- [TASK BRIEF]: Transcribe every line of the rows below word for word, leaving the pictures out of your answer.

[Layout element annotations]
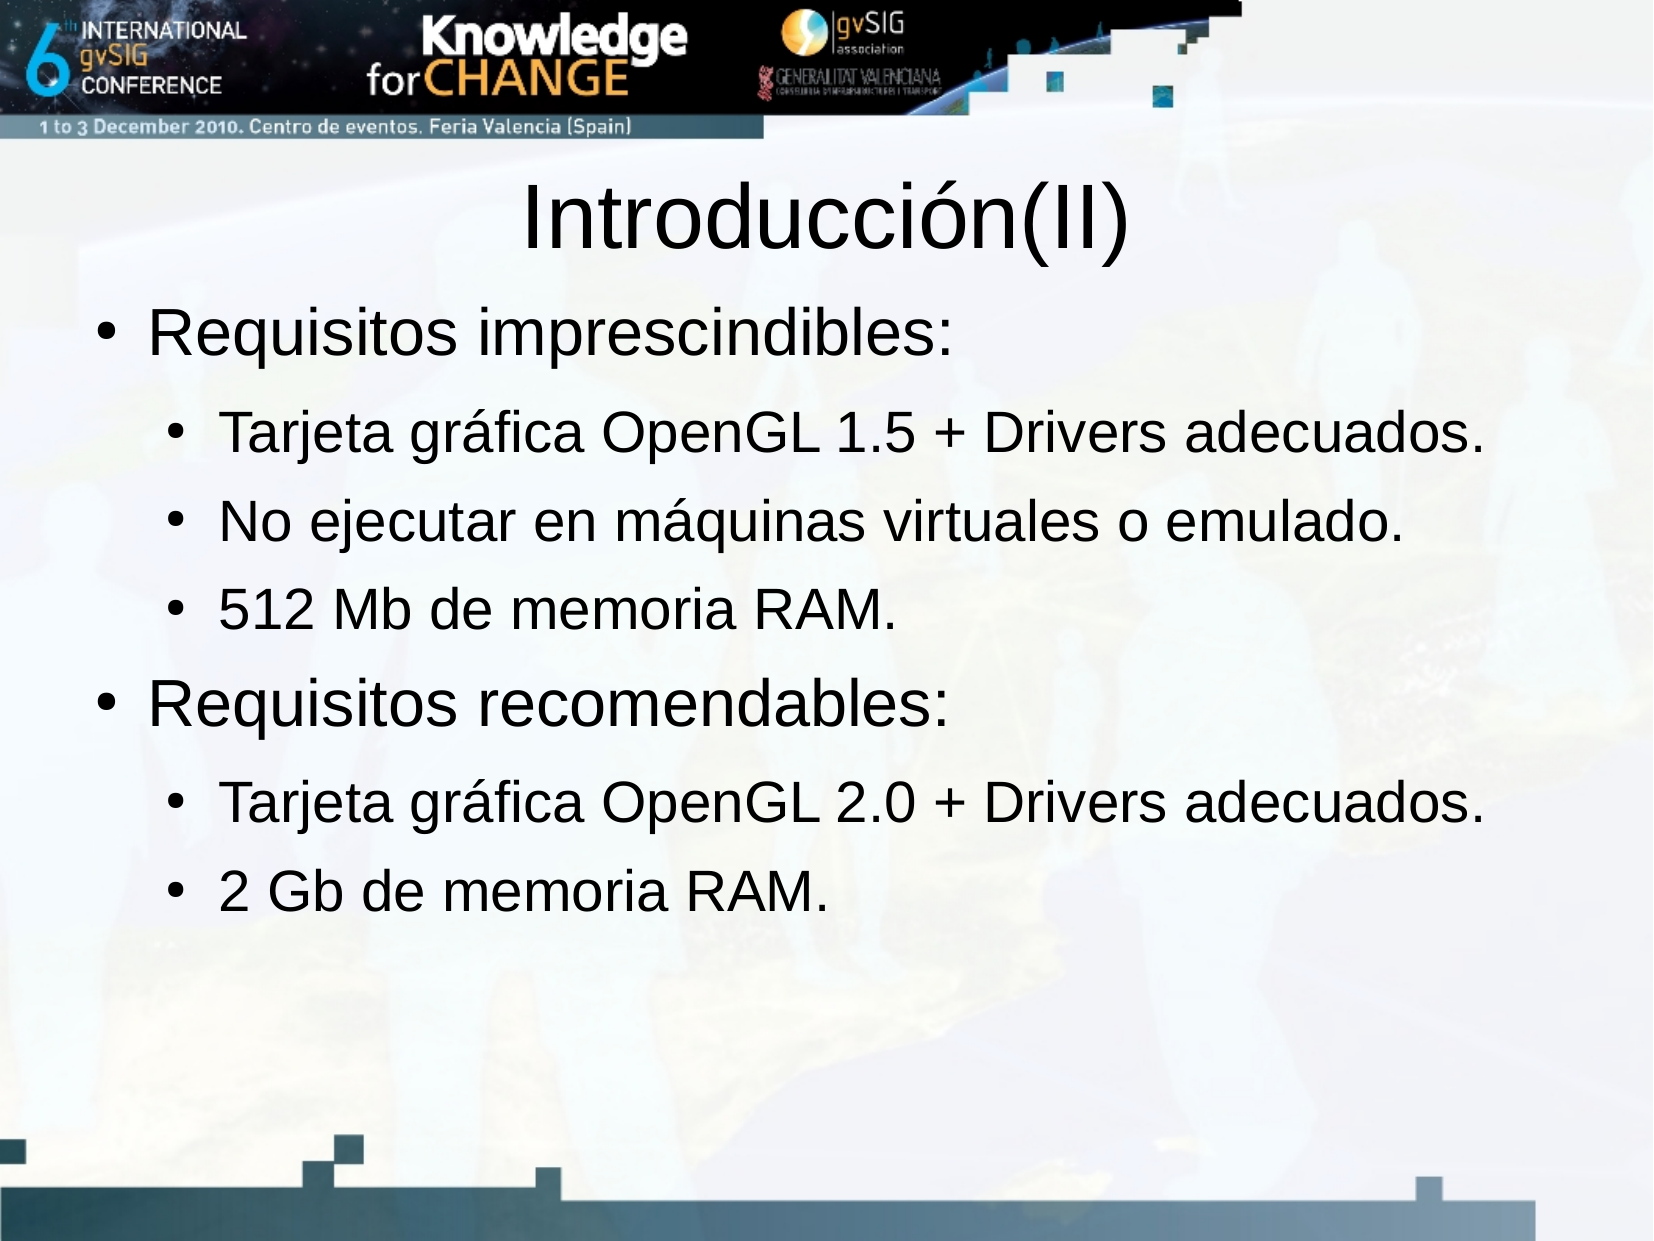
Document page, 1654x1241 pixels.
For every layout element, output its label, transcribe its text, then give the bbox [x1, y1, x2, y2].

picture [0, 0, 1653, 1241]
list Requisitos imprescindibles: Tarjeta gráfica OpenGL 1.5 + Drivers adecuados. No ejecutar en máquinas virtuales o emulado. 512 Mb de memoria RAM. Requisitos recomendables: Tarjeta gráfica OpenGL 2.0 + Drivers adecuados. 2 Gb de memoria RAM. [76, 295, 1565, 1114]
title Introducción(II) [82, 165, 1571, 269]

- [WRITTEN ANSWER]:
Document page, 1654x1241 pixels.
For every layout element, output its label, transcribe its text, then give the bbox [x1, y1, x2, y2].

picture [0, 0, 1653, 1241]
list Requisitos imprescindibles: Tarjeta gráfica OpenGL 1.5 + Drivers adecuados. No ejecutar en máquinas virtuales o emulado. 512 Mb de memoria RAM. Requisitos recomendables: Tarjeta gráfica OpenGL 2.0 + Drivers adecuados. 2 Gb de memoria RAM. [76, 295, 1565, 1114]
title Introducción(II) [82, 165, 1571, 269]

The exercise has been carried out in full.